::: Given passage
A swipe-to-shop farmers market companion that connects local vendors with regulars before Saturday ever arrives.

The problem
Every Saturday, the same thing happens.
You show up to the farmers market at 10am. The ramp vendor you wanted is sold out by 9. You forgot cash. You walk past a honey stall three times because you can't remember if you already bought some. And that new mushroom farm you heard about? Gone before you spotted them.
On the vendor side, it's just as frustrating. Small farmers wake up at 4am, load the truck, drive an hour, and have no lightweight way to tell their regulars — the people who actually want what they grow — "I have asparagus this Saturday. Come find me."
STALL fixes both sides of that problem.

What STALL does
STALL is a two-sided farmers market app built around one weekly ritual: Saturday morning.
For shoppers:
Follow vendors at your local market
Swipe through a weekly produce deck — right to add to your list, left to skip — exactly like Bumble, but for ramps and sourdough
Get a Friday evening digest: what your vendors have this week, your auto-built shopping list, and where each stall is on the map
Pre-reserve high-demand seasonal items before you leave the house
Discover first-of-season arrivals with a "what's new this week" spotlight
For vendors:
Post a weekly inventory update in 3 taps — what you're bringing, quantities, price
Reach your regulars directly before market day
Manage pre-reservations without a complicated system
The app celebrates the seasonal nature of farmers markets — ramps in April, strawberries in June, squash in October. Every week feels like something worth showing up for.

How I built this with Google Stitch
STALL was designed and prototyped entirely using Google Stitch as the primary build tool, with Figma used only for initial wireframing.
The workflow:
Day 1 — Brand and wireframes I started by defining the brand: the name, palette (Pumpkin Spice Forest — a warm amber, fern green, mauve, and cream system), and illustration direction. I wireframed the three core flows — swipe deck, Friday digest, and vendor post — before touching Stitch.
Day 2 — Into Stitch I imported my Figma file directly into Stitch using the .fig import feature. From there I used streaming generation to build each screen live on the canvas — watching the splash screen, onboarding flow, and homepage assemble in real time was genuinely remarkable. The HTML-native canvas meant every animation I added — card tilt on swipe, drawer slide-up, bento tile stagger — rendered exactly as it would in production.
Key Stitch prompts used:
"Add a swipe gesture to the produce card stack — right swipe shows a green Added overlay with 5° card tilt, left swipe shows a mauve Skipped overlay with -5° tilt"
"Make the shopping list items stream in one by one with 120ms stagger on page load"
"Add a bottom drawer that slides up from the vendor card with spring easing — show the farm bio, full inventory list, and two action buttons"
"Build the Friday digest screen — vendor items animate in sequentially, the seasonal spotlight card pulses gently"
"Export web assets and deploy to Netlify"
In-place edits I used:
Swapped the swipe overlay color from red to mauve to match brand
Adjusted the bento grid gap from 8px to 6px after seeing it render on canvas
Changed the CTA button from outlined to filled after in-place visual comparison
Rewrote the seasonal spotlight copy directly on the canvas without regenerating
What Stitch made possible that nothing else could: The swipe gesture interaction, the drawer spring animation, and the staggered list streaming — all three of these would have taken days to hand-code. In Stitch, they were prompt-driven and live on the canvas within minutes. The gap between "designed" and "interactive prototype" collapsed entirely.
::::::
::: Supplied material
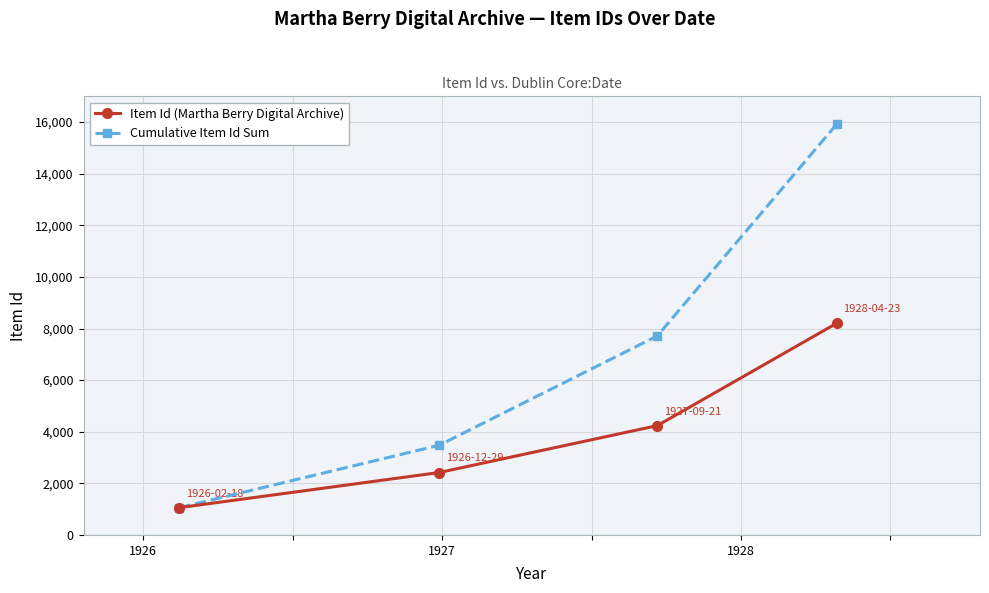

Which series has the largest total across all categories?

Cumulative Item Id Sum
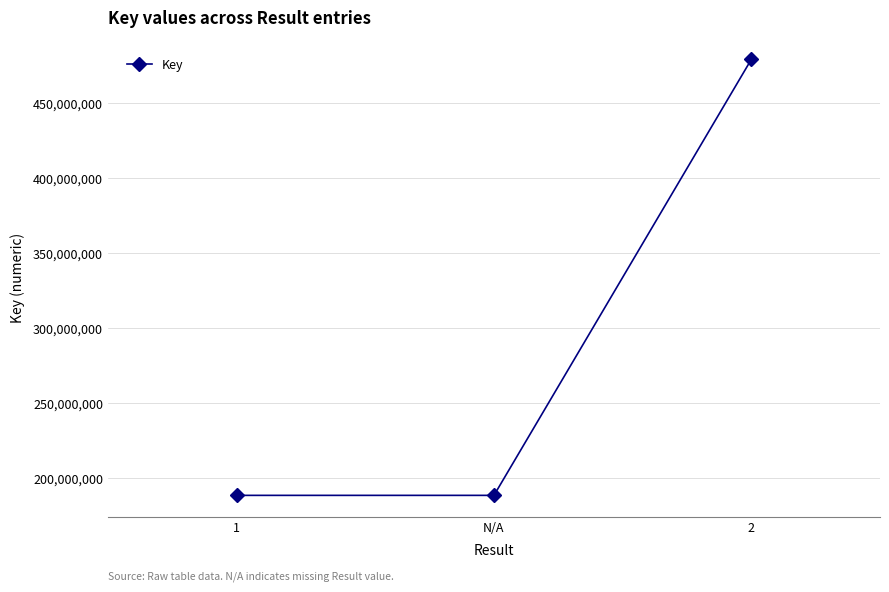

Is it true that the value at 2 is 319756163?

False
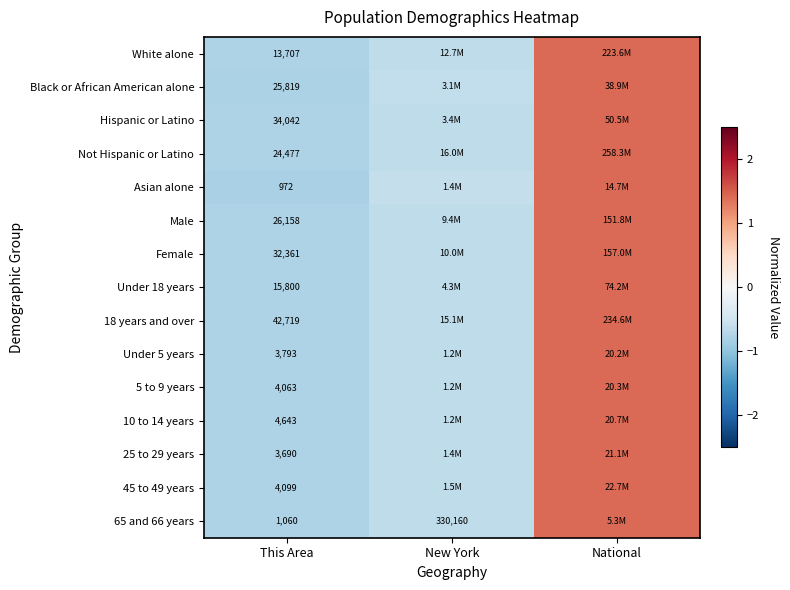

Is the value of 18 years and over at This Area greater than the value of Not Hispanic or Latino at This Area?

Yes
::::::
**Problem set:**
1 > Copy word for word the part of the STALL write-up between "On the vendor" and "of that problem.", inclusive.
2 > According to the STALL write-up, how many taps does a vendor need to post a weekly inventory update?
3 > Extend the STALL write-up past its last sentence.
The listing is separate from the STALL write-up.

**Results of the tasks:**
1 >
On the vendor side, it's just as frustrating. Small farmers wake up at 4am, load the truck, drive an hour, and have no lightweight way to tell their regulars — the people who actually want what they grow — "I have asparagus this Saturday. Come find me."
STALL fixes both sides of that problem.

2 > Three taps.

3 >
Screens delivered
Splash screen — farmer illustration, full-bleed cream background
Onboarding screen 1 — market basket illustration, "Your market, every Saturday"
Onboarding screen 2 — swipe mechanic explainer with card UI
Onboarding screen 3 — Friday digest bento preview
Homepage — bento grid with market header, seasonal spotlight, list, map preview, swipe deck, streak tracker
Swipe deck — card front, vendor expand drawer, swipe right (added), swipe left (skipped)
Friday digest — streaming vendor list, seasonal spotlight, auto-built shopping list
Market day map — vendor stall grid, spot numbers, live confirmation states
Vendor post flow — 3-tap inventory update screen

Design decisions worth noting
The swipe mechanic — Borrowing the Bumble swipe pattern for produce discovery was the conceptual breakthrough. It transforms a passive browse into an active, satisfying decision. Every right swipe builds your list. Every left swipe still shows you where the vendor is on the market map — skipping is never permanent.
The Friday digest as the hero feature — Most apps make you come to them. The Friday evening push notification with a personalised market brief is the one moment where STALL comes to you. It changes Saturday morning from reactive to intentional.
Bento homepage — Instead of a scrolling feed, the homepage gives you everything at a glance: your market, your list, the seasonal moment, your vendors. Seven tiles, seven pieces of information, zero scrolling.
The color system — Pumpkin (#E8872A), Fern (#728040), Mauve (#B07090), Cream (#FDFAF6), and Moss (#4A5228). Every color has one job. Pumpkin is interactive. Fern is seasonal and confirmed. Mauve is reserved and streaks. Cream is every surface. Nothing competes.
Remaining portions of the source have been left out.